Intention, and facing the qibla
Two things you settle before you start praying.
Niyyah — intention
Islam treats intention as the heart of every action. The single most famous hadith in Islam is about this.
“Actions are judged by intentions, and every person will have what they intended.”— Sahih al-Bukhari 1, Sahih Muslim 1907
For salah, your niyyah is a mental commitment. Before the opening takbir, you hold in your heart what prayer you are about to perform. You do not need to say it out loud. You do not need to say it in Arabic. You do not need any script. Muslims of every school agree: the niyyah is in the heart.
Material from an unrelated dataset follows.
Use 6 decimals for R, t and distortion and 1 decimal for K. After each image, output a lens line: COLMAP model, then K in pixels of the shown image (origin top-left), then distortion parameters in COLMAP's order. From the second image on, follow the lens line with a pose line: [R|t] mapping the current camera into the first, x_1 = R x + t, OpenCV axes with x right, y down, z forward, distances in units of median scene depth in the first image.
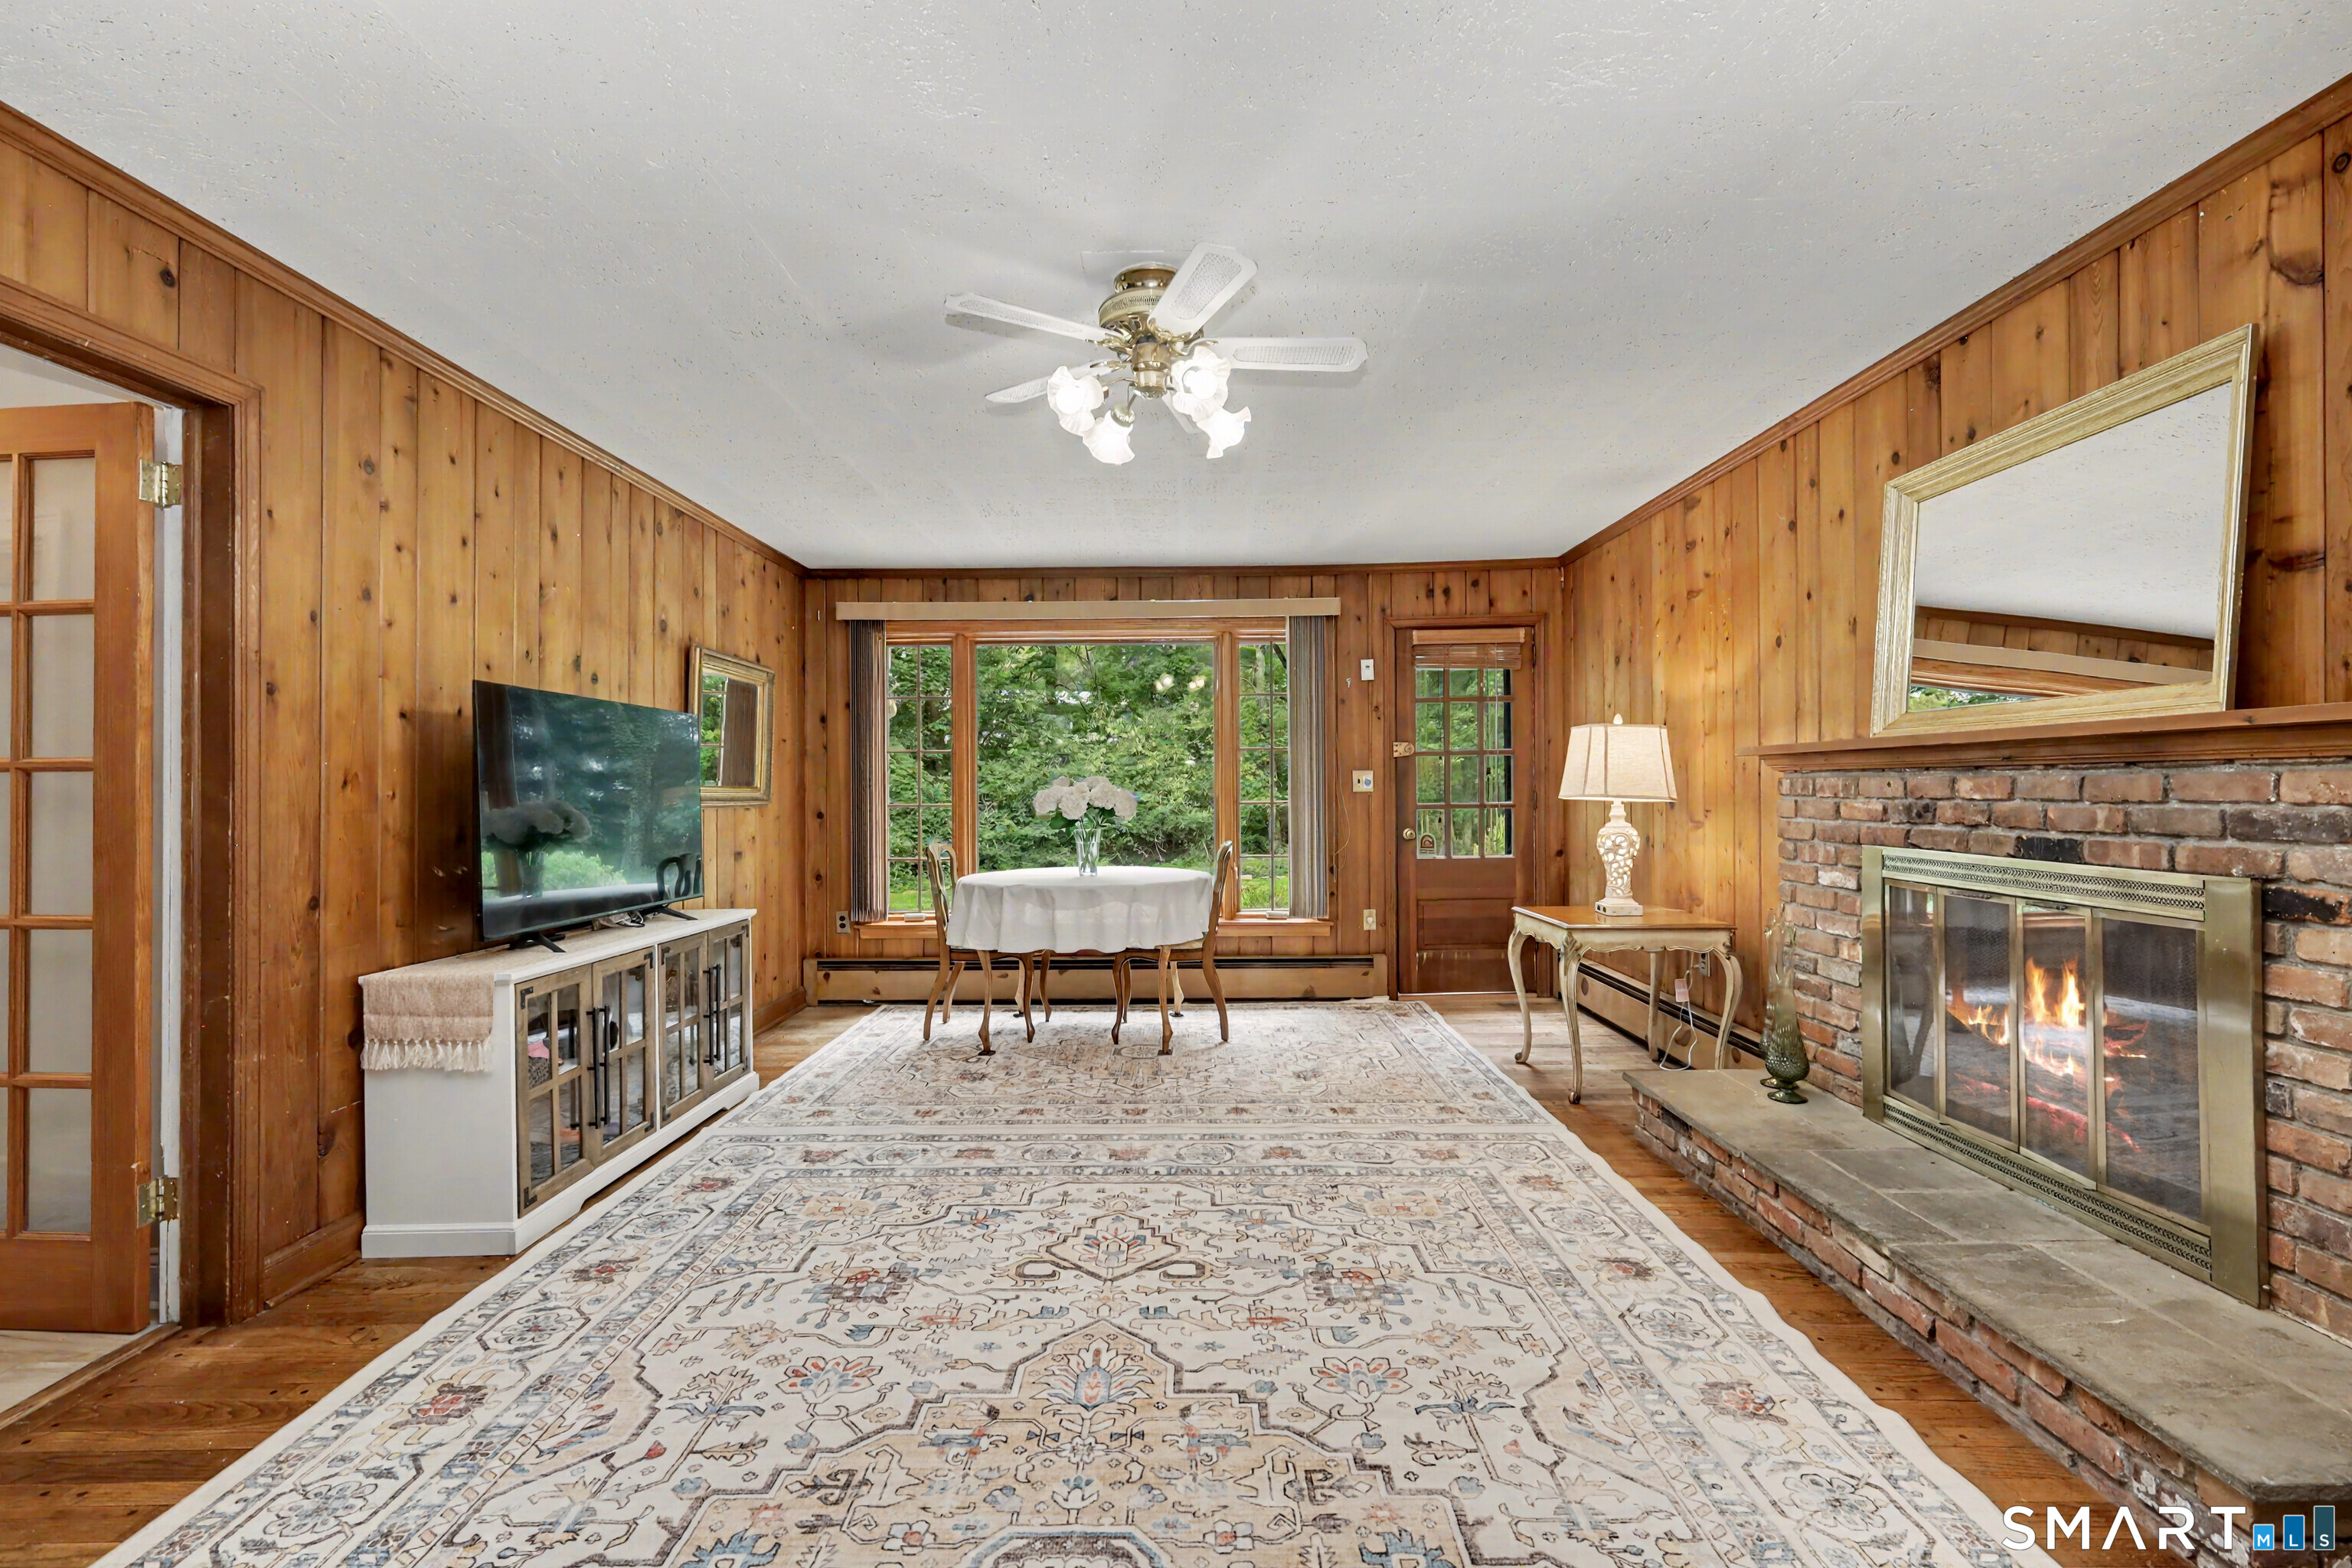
lens RADIAL K [[1026.7, 0, 1172.6], [0, 1026.7, 779.8], [0, 0, 1]] dist [0.001757, -0.000269]
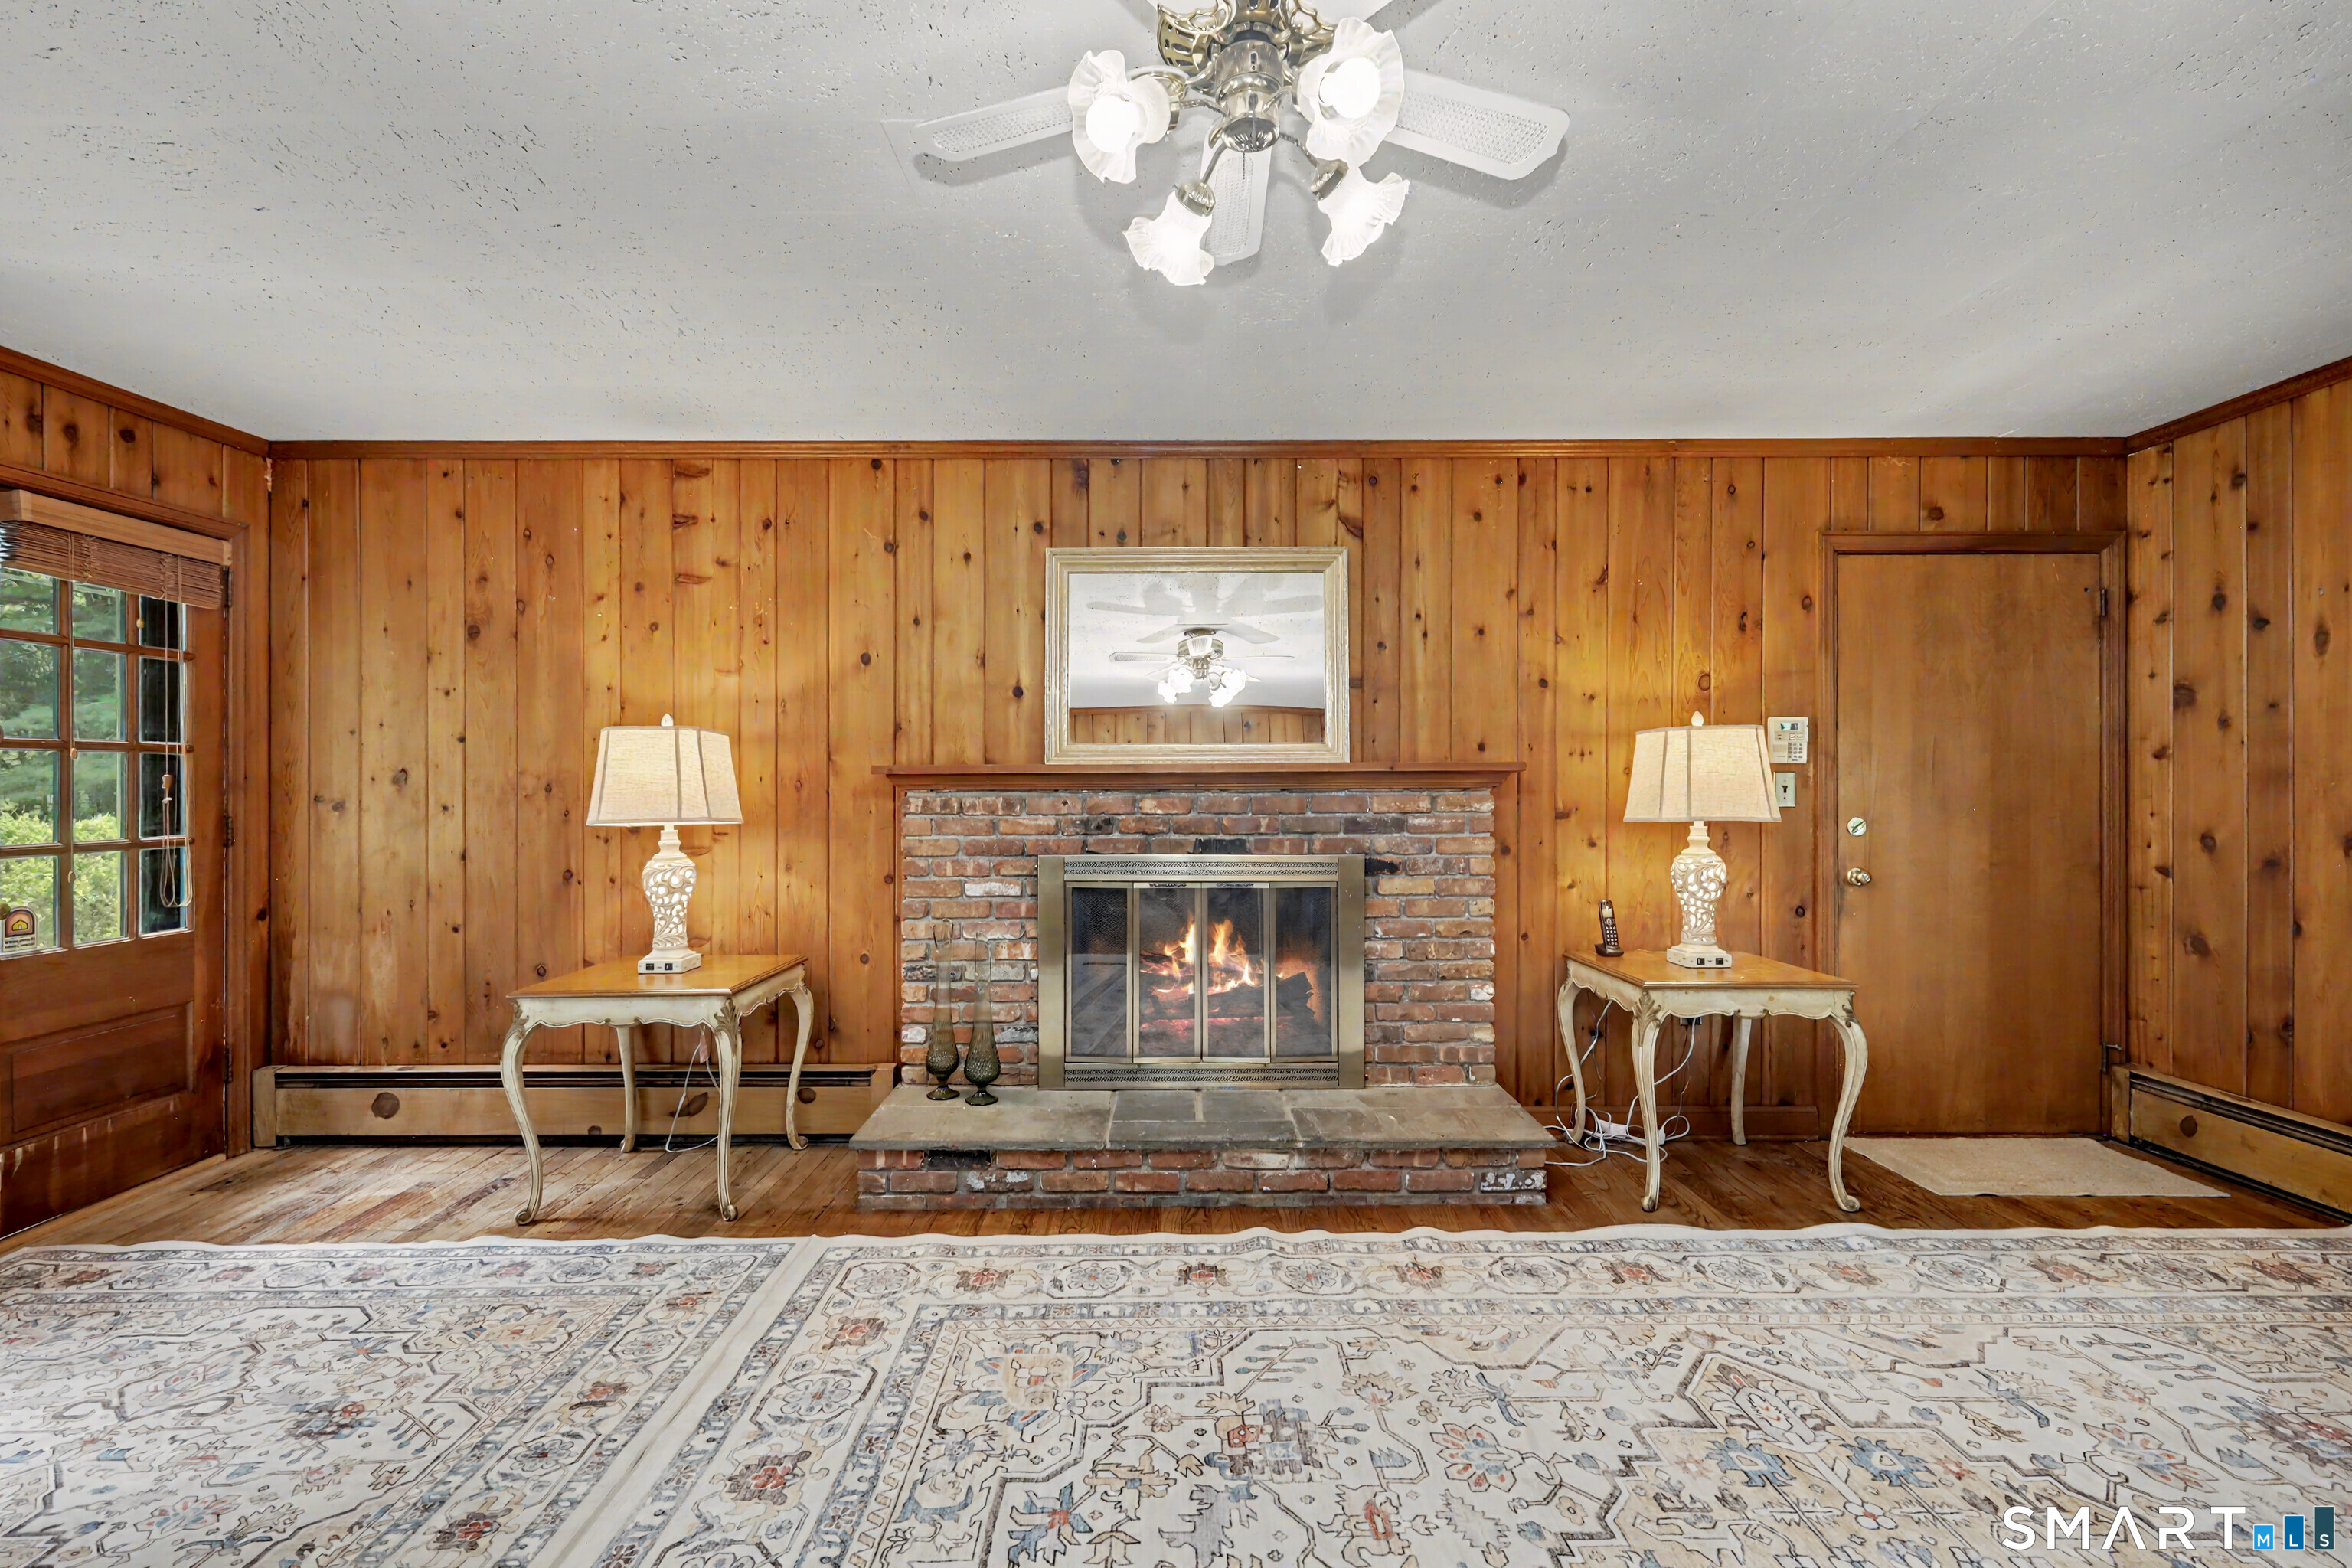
lens RADIAL K [[1031.4, 0, 1179.7], [0, 1031.4, 793.7], [0, 0, 1]] dist [-0.000344, 0.000131]
pose [[-0.015646, 0.004733, 0.999866, -0.518005], [-0.002240, 0.999986, -0.004769, -0.000610], [-0.999875, -0.002314, -0.015635, 0.906758]]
For example, before you pray Dhuhr, you simply think: I am about to pray four rakahs of Dhuhr for the sake of Allah. Then you begin.
Facing the qibla
Muslims pray facing the Kaaba, the cube-shaped structure in the middle of the Grand Mosque in Makkah. The direction to face is called the qibla. From anywhere on earth, there is one qibla bearing.
فَوَلِّ وَجْهَكَ شَطْرَ الْمَسْجِدِ الْحَرَامِ ۚ وَحَيْثُ مَا كُنتُمْ فَوَلُّوا وُجُوهَكُمْ شَطْرَهُTurn your face toward the Sacred Mosque. Wherever you are, turn your faces toward it.— Quran 2:144
Barakah has a live qibla compass at barakah.life/qibla that shows the exact direction from your location. So does almost every Muslim app, and most phone compass apps have a qibla feature. If all else fails, you can ask a Muslim nearby to tell you the general direction in your city.
What if you get it slightly wrong
Scholars agree that small deviations (a few degrees off) do not invalidate the prayer. If you were doing your best and later learn you were off, the prayer counts. Prayer on an airplane or in a car where you cannot face qibla is allowed for the prayer you cannot miss, as long as you face the direction of travel or the best you can manage.
Tomorrow, after setting your location in Barakah (or any other qibla app), turn and face it once. You are not praying yet. You are practising the turn.